Primary care practitioners must share patient care and work as a team, with a neighbourhood health centre at the core, he added.

Kate Rowbotham, UK General Manager at Roche, agreed that a successful shift to care in the community will only come from improving relationships.

“The shift that has been proposed is going to be challenging, and it’s not going to be achieved by one party. It’s going to take partnership,” Rowbotham said.

Roche is committed to partnering with peer organisations, NHS providers, the Government, patient groups, voluntary organisations, and with patients, to help make the shift, she said.

Roche is part of The Eyes Have It, the lobbying group for eye care within the Westminster parliament, of which the AOP and the Royal College of Ophthalmologists are also members.

The role of technology

Burton noted that one of the biggest problems that eye care practitioners encounter is IT integration.

He used the example of optical coherence tomography not working effectively when interoperability between primary and secondary care is so poor.

"When an optometrist sees a patient and does a scan of the retina, and then thinks that they need to come to the hospital, they send us a picture,” Burto explained.
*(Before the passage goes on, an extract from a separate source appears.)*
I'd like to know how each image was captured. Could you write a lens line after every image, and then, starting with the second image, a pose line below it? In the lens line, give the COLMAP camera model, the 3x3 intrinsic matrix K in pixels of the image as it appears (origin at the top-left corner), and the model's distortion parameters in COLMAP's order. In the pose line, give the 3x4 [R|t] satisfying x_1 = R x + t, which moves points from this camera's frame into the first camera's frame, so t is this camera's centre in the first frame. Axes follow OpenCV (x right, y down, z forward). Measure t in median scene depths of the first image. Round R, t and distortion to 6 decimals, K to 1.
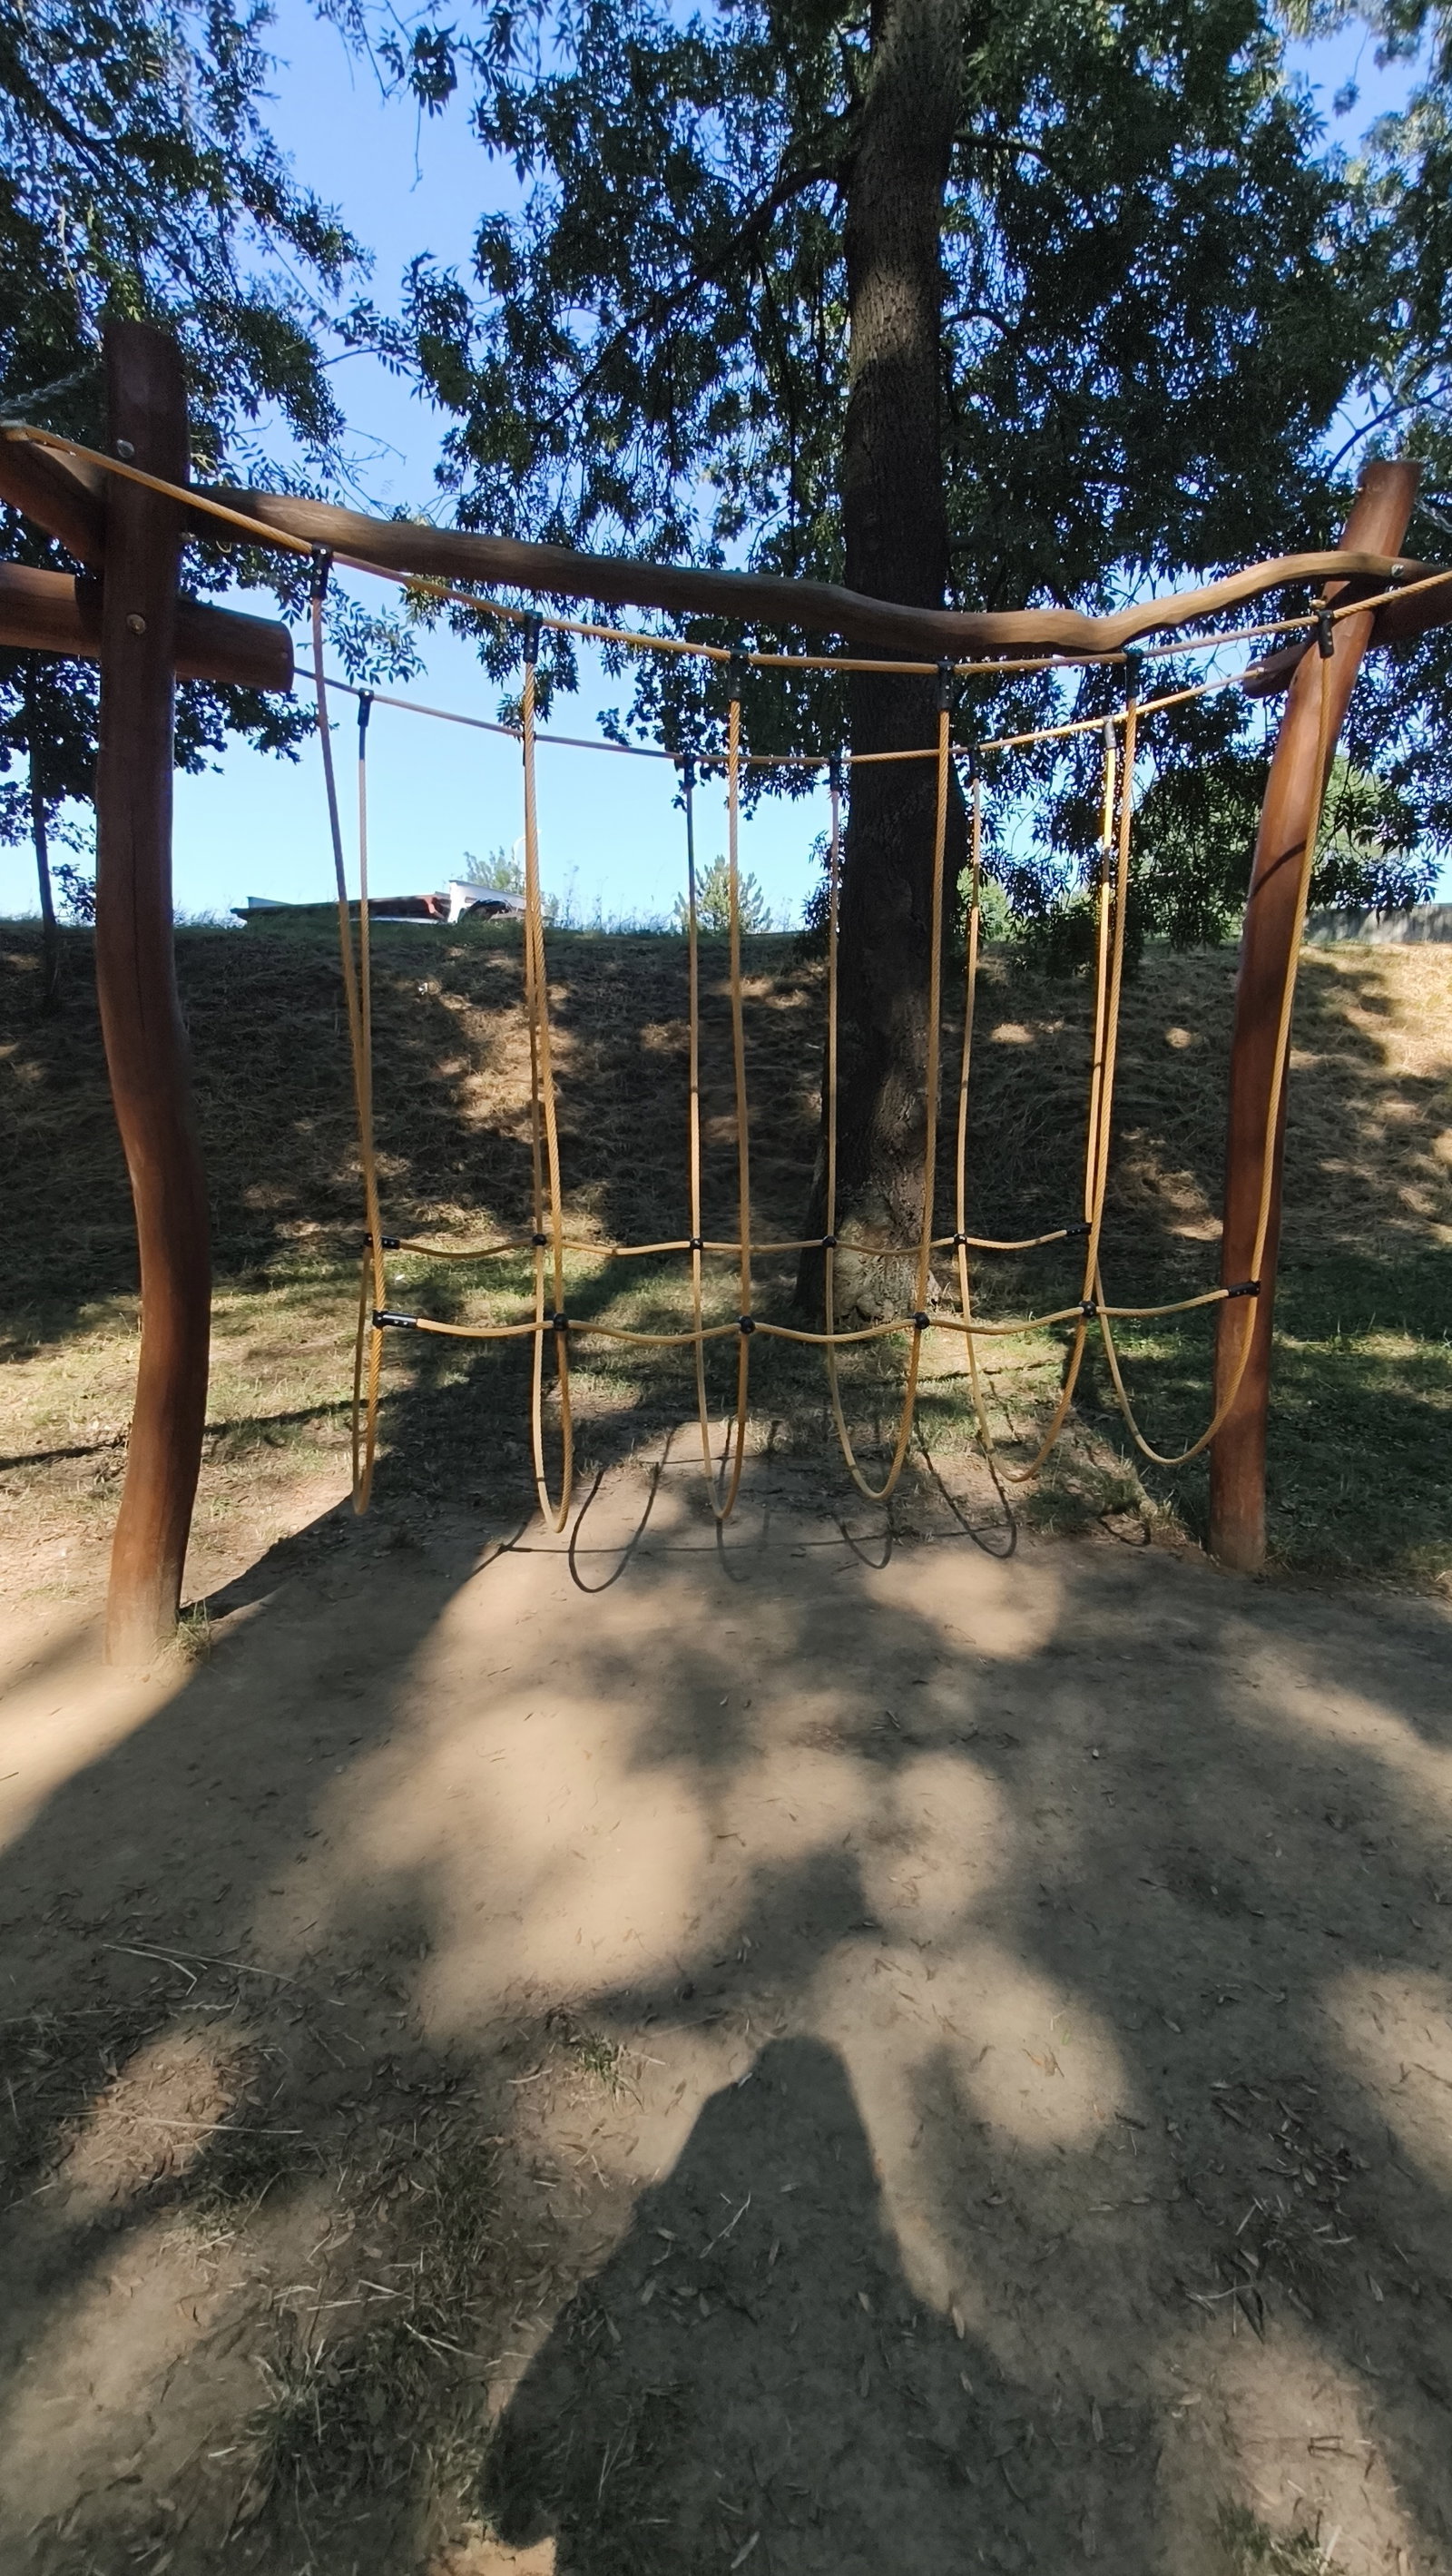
lens RADIAL K [[1209.8, 0, 726.0], [0, 1209.8, 1288.0], [0, 0, 1]] dist [0.009930, -0.000005]
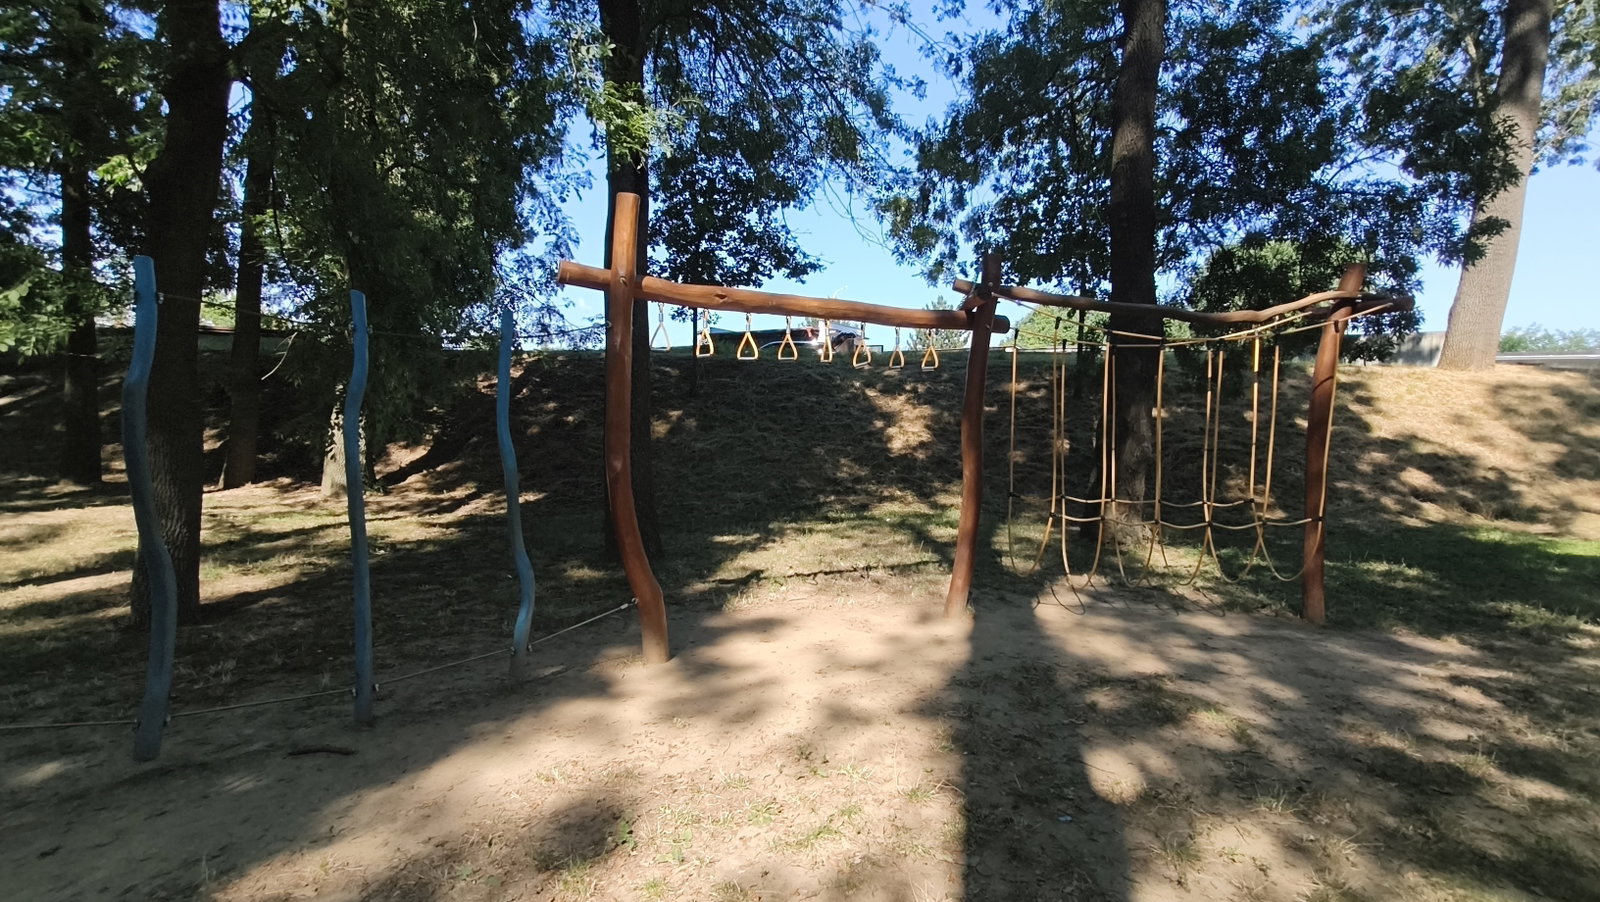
lens RADIAL K [[730.0, 0, 800.0], [0, 730.0, 451.0], [0, 0, 1]] dist [-0.003018, -0.000397]
pose [[0.984059, 0.026308, -0.175885, -0.144837], [-0.048740, 0.991026, -0.124465, 0.032109], [0.171033, 0.131054, 0.976510, -0.282851]]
“We might get a photocopy, and it might get printed out in black and white. We don’t have an electronic copy; we’ve seen one slice of the 32 slices [of the retina], and then we’re expect to make a decision about that, and can’t.”
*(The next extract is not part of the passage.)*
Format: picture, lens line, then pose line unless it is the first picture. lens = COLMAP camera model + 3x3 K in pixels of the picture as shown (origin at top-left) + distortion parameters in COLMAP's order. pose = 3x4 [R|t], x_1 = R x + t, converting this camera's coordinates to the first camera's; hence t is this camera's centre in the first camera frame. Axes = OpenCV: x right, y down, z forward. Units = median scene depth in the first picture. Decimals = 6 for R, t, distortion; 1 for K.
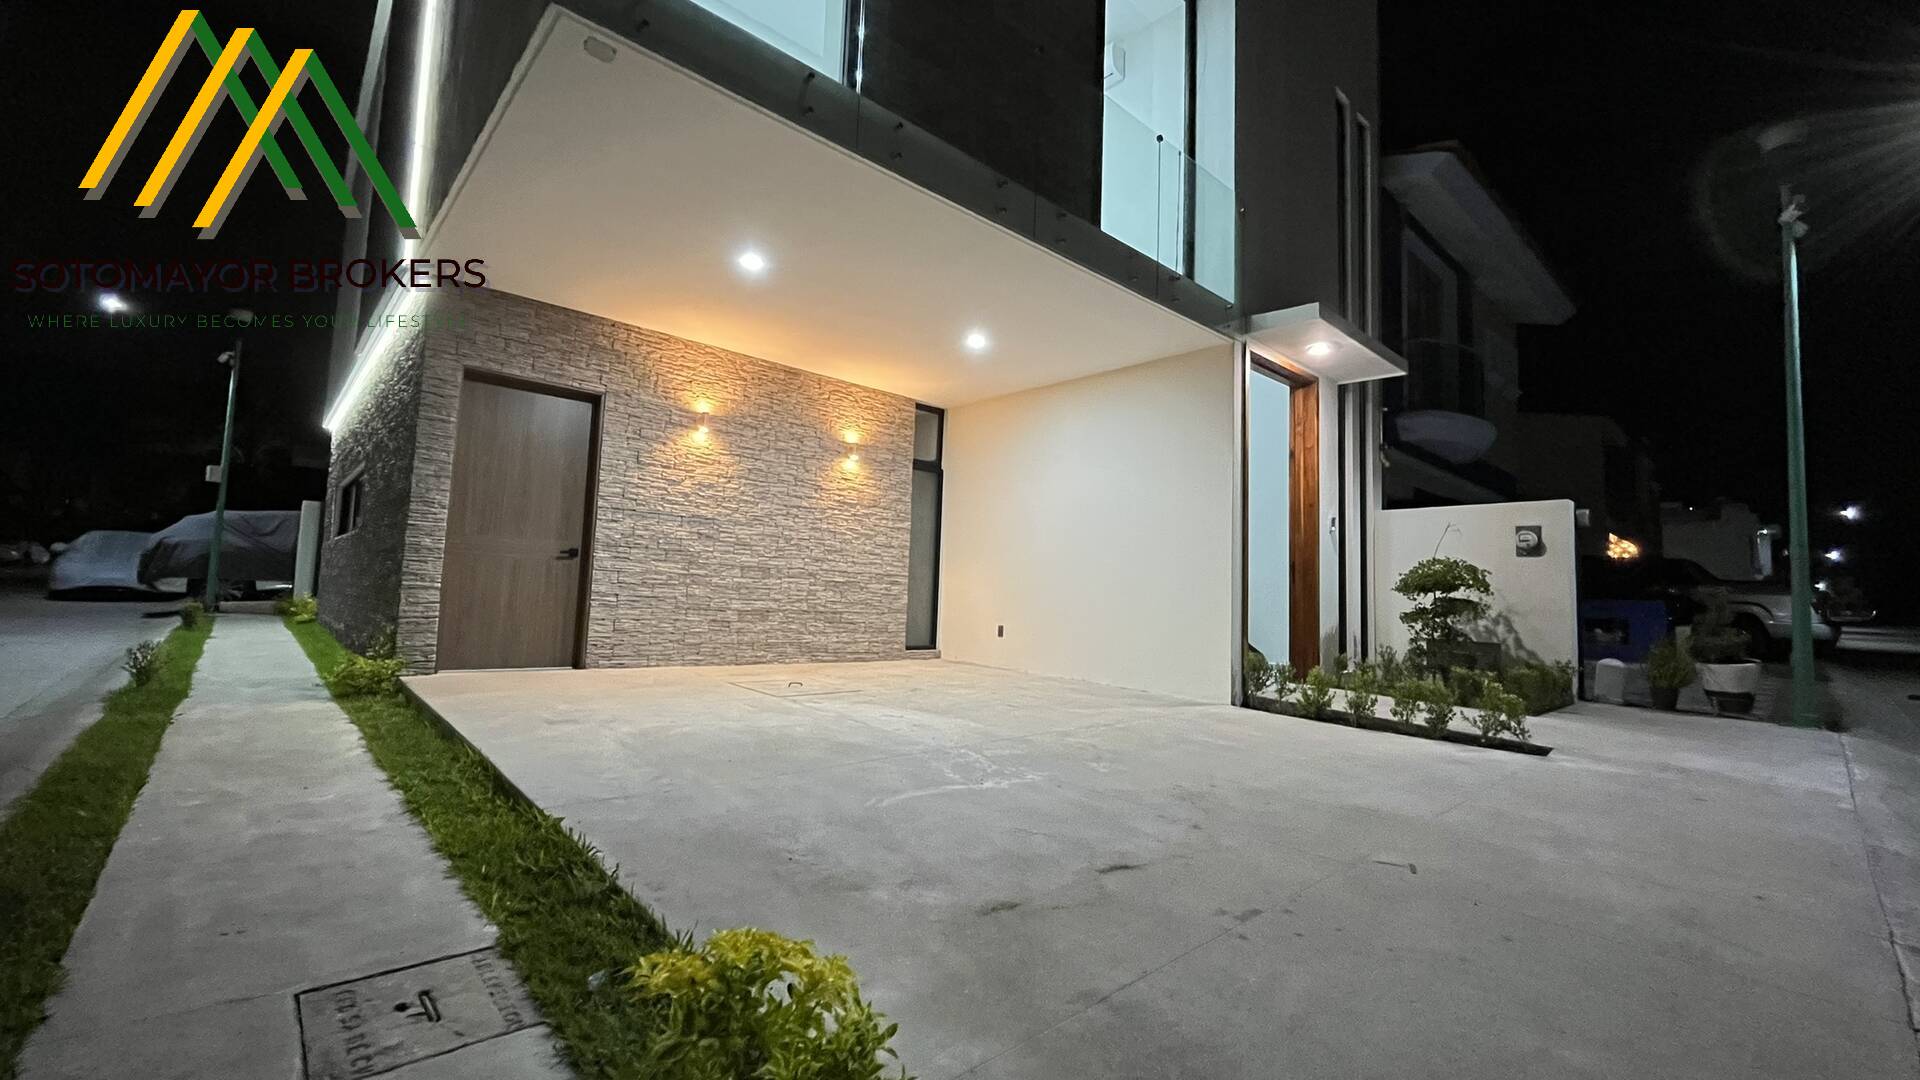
lens RADIAL K [[781.0, 0, 957.4], [0, 781.0, 538.2], [0, 0, 1]] dist [-0.004192, 0.000193]
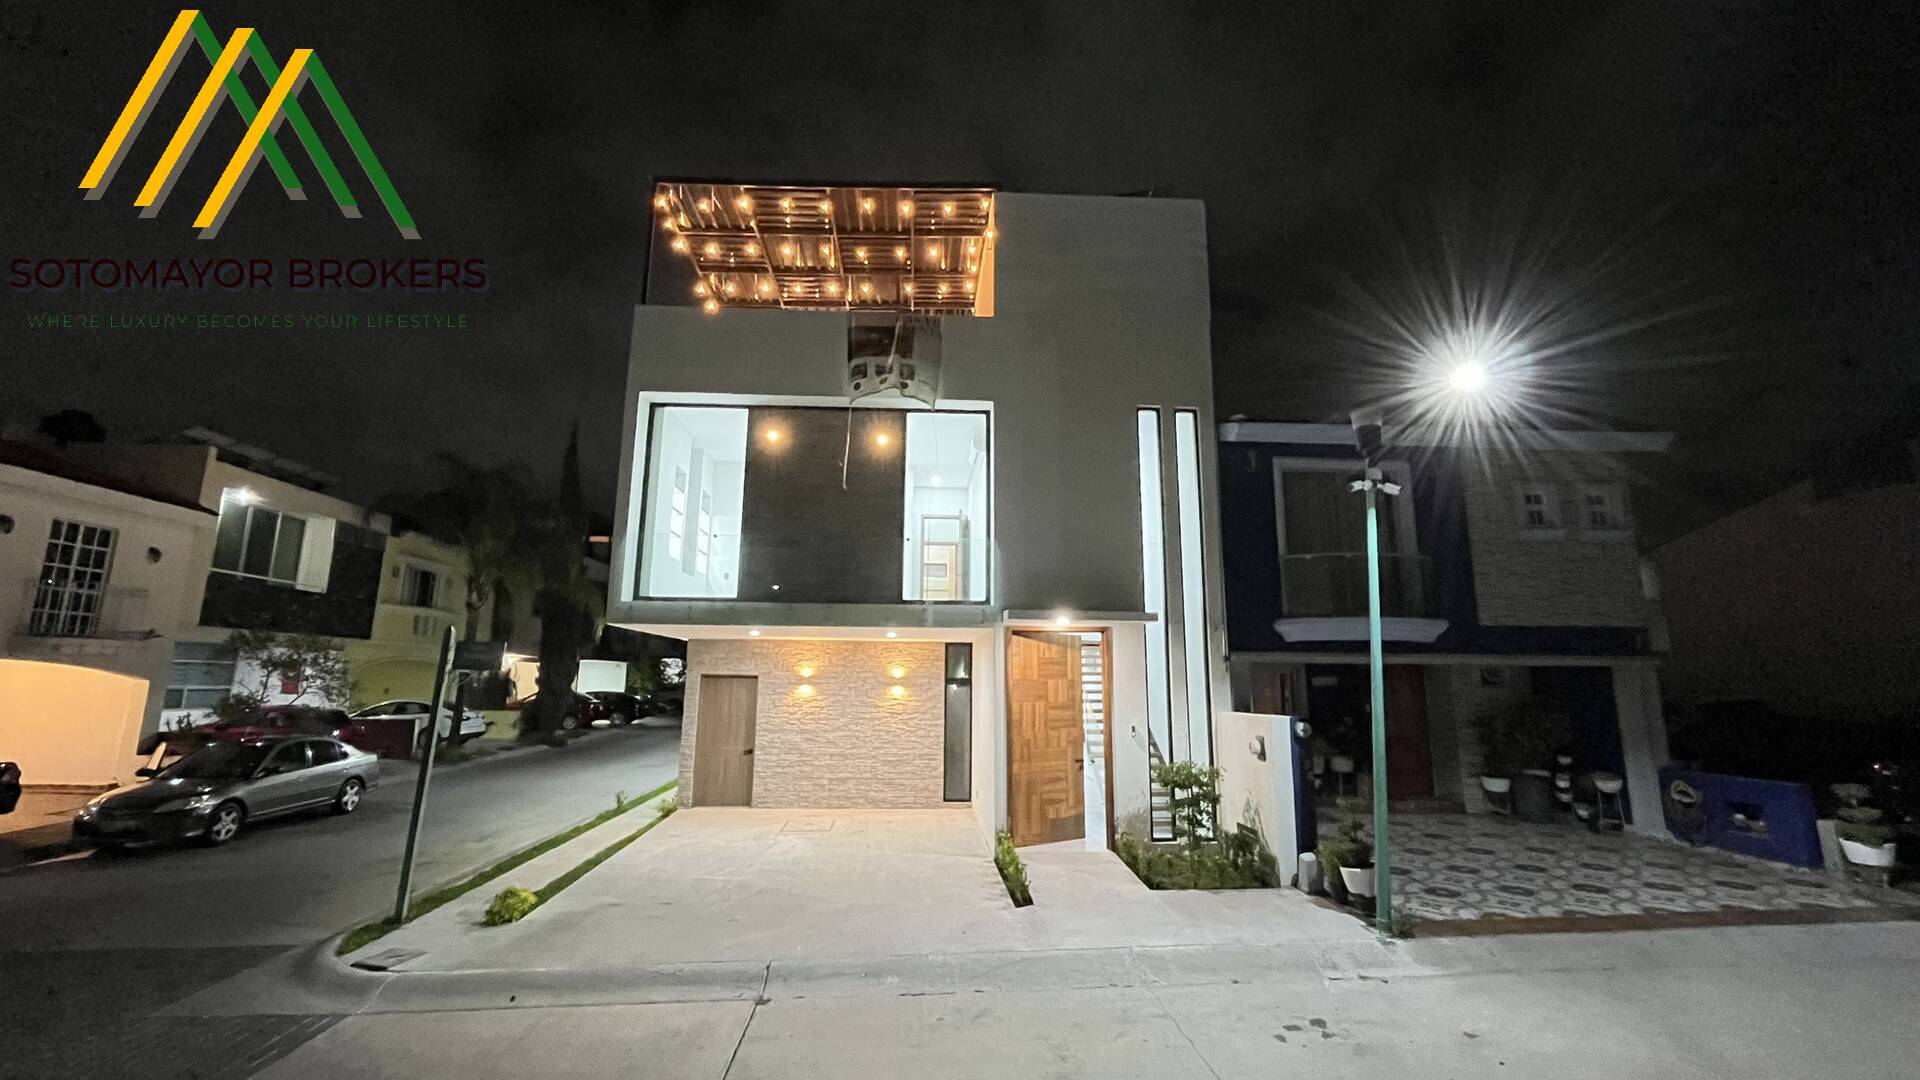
lens RADIAL K [[781.0, 0, 953.1], [0, 781.0, 537.1], [0, 0, 1]] dist [-0.004192, 0.000193]
pose [[0.774119, -0.146237, -0.615917, 1.166767], [0.070976, 0.986867, -0.145105, -0.183481], [0.629048, 0.068613, 0.774332, -0.302497]]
Burton described the lack of connectivity as “a complete, hopeless mess.”

Duplication of work that comes from poor technology is a problem too, Burton explained.

“It may well be something that we saw a month earlier, but because they [the patient] saw a different optometrist, they don’t know that we’ve already seen them,” he said.

He added: “It takes 10 minutes of consultant time to turn the computer on and get the electronic health record to work on, so we can find it.”

Burton emphasised: “There are huge IT problems that are causing massive inefficiencies within the system, and duplication of work.”

Sarah Sleet, chief executive of Asthma + Lung UK, noted that the health sector often fails to look at “the whole person” – and often this is partly the fault of the technology used.

“Unfortunately, the system doesn’t quite organise itself in an integrated way that looks at that person as a whole person,” Sleet said.

“We really need to tackle that, and I think it can only be done in community, because that is where you see the whole person’s life, rather than in hospital, where they tend to come in with a condition that needs to be dealt with by a specialist.”